For some, home office is buisness as usual
Vlado Vancura, our Deputy Chairman, is working from his home in Liptovsky Hradok, Slovakia, as he always does. But since he is a real man of the Wild, he splits his time between his home office and his second home, a cabin in the Tatra mountains.
I am used to home office. I have been working like that for the last 20 years. Nevertheless, random face-to-face contacts with my colleagues and partners are critically important. Luckily, digital tools like video chats make it easier. However, it is still a challenge to fully rely on them. So, this a good opportunity for me practice these new digital communication tools and detect new options.
Iryna Shchoka, our Educational Manager in the Ukraine, is also used to home office. However, she now also has to home school her three kids, so loneliness or boredom are the least of her problems.
Working in home office is not new for me, being a mother of three kids. However, I miss traveling and business trips. Nevertheless, the current situation provides us with new opportunities, for example more time to finalize a lot of paper work, as well as further introduce online communication and trainings. Anyway, I am looking forward to the time, when outdoor group activities are allowed again and when we can again jointly discover Wilderness and implement “Respect Nature” principles in the field.
One office turns into five home offices
In Tamsweg, everybody is also settling down in their home office. While some have the luxury to be isolated with a big family, others cannot even find a photographer for a photo of them in their home office…
Nevertheless, the sheer beauty of the Lungau, while spring is setting in, makes this time much easier for everyone. While long hikes must be postponed, even an hour of walking or cycling provide a welcome escape into nature.
Home office enables me to be more flexible with my workspace, which ranges from a hammock in my garden to beautiful places in nature close to home.
One personal positive side of the home office? I can walk in my socks. And I can take my tea-drinking habits to another level.
Our new volunteers are eager to start
As already mentioned, we planned to take two new IVY volunteers on board starting on the first of April. Even though their start in Tamsweg was delayed due to the current situation, Viki and Gintare are using their newly found free time to support us from home. They are working from their homes in Orleans, France and Vilnius, Lithuania, respectively.
I really enjoy working from home because that saves me travel time to and from work, which is normally one hour per day for me.

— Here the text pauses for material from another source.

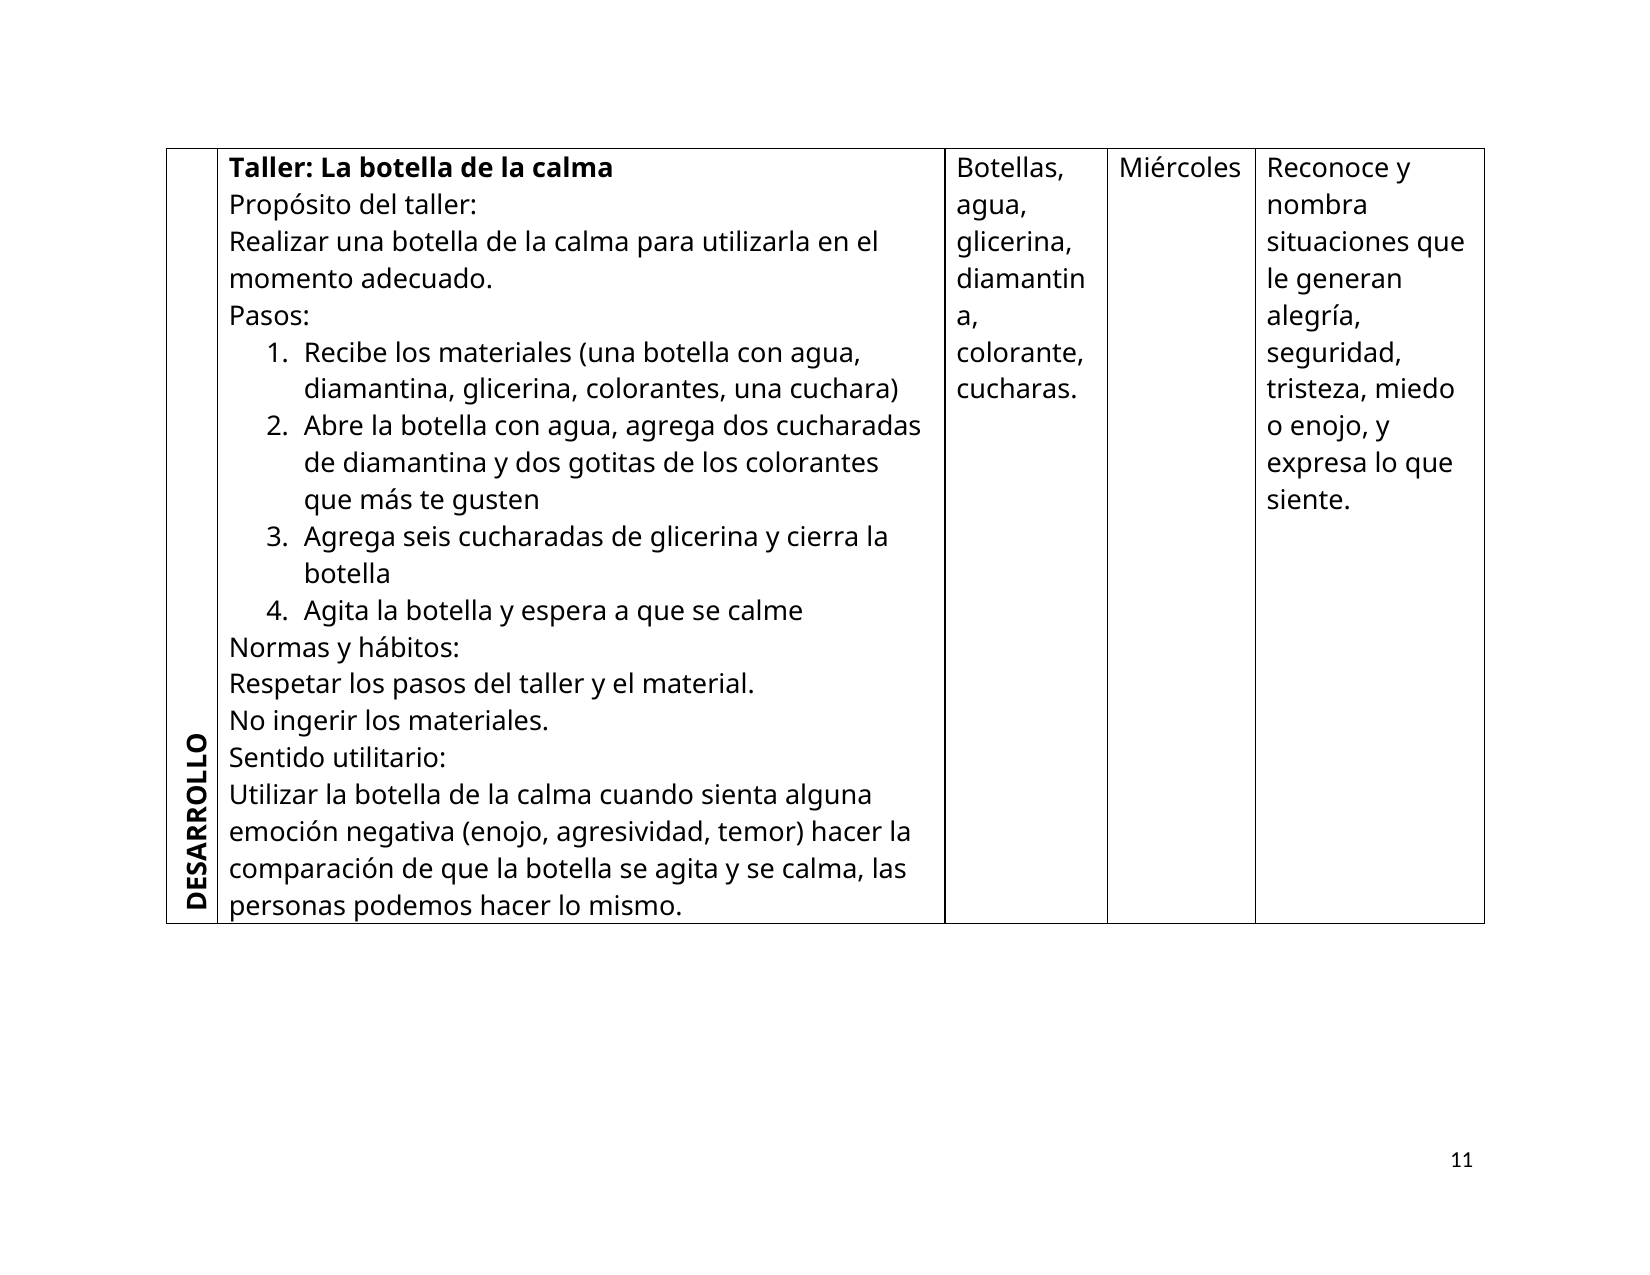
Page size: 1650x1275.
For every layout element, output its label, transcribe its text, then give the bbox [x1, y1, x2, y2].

In the morning it means I can sleep longer and in the evening I have more free time.
News from our contact point in Italy
We also got some news from the epicenter of the Covid-19 spread in Europe, Nothern Italy – more specifically Milano, one of the cities with the stricted lockdown. Mauro Belardi and the other staff of Eliante, our contact point in Italy, started working from home on 9th March.

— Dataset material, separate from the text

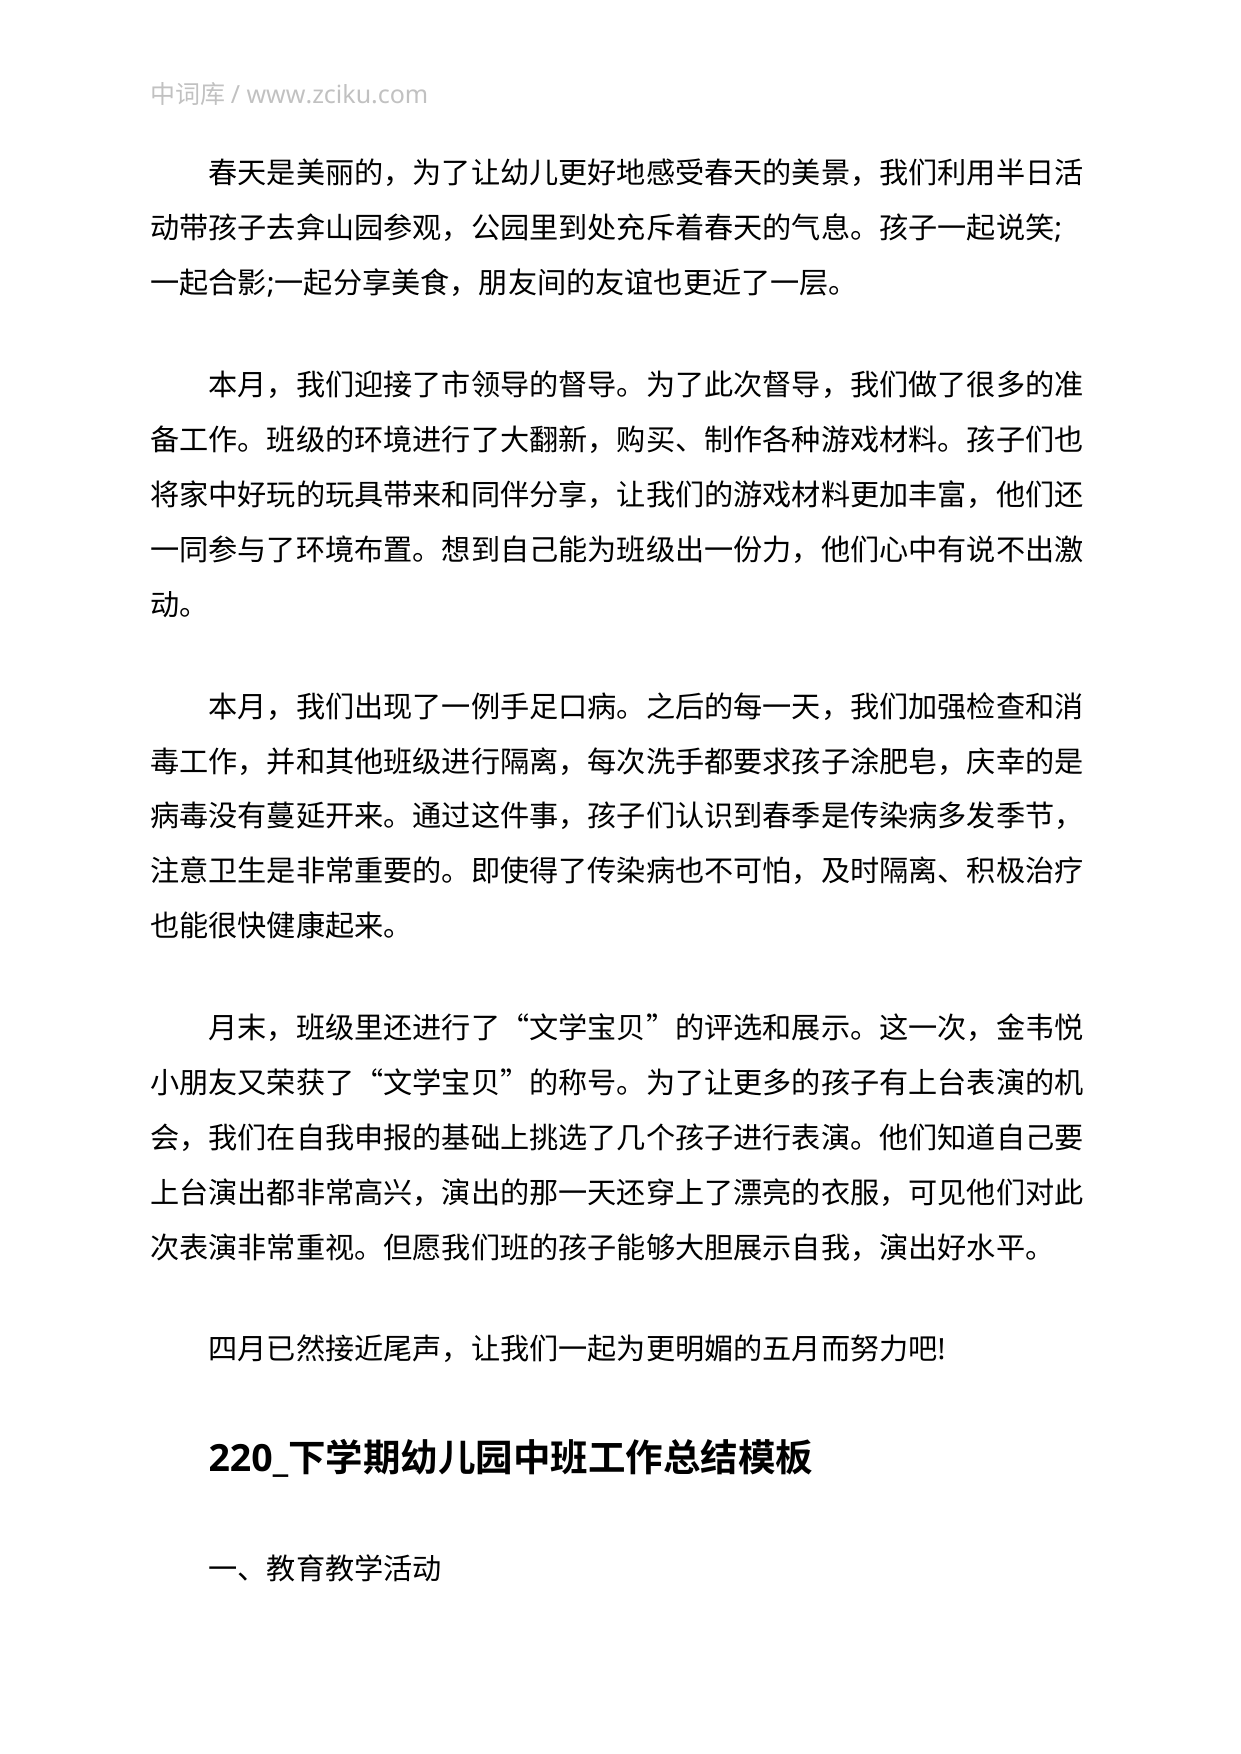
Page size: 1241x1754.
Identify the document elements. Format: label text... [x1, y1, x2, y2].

Many of their projects on human-wildlife coexistence are heavily impacted by the current situation. Most of their work in the field will be paused for a long time, but they are still working hard to help local communities. Some areas of their Pasturs project are amongst the worst affected by Covid-19 like the Seriana Valley. So, they are planning a crowdfunding campaign to help the rural communities. While wildlifes thrives in the now empty mountains, pastoralism in the Alps faces serious issues, if restricetd movement continues into the summer season. Many shepherds spend their winters far away and have to travel to return to the herds.
We wish all readers a great Easter weekend despite the current situation.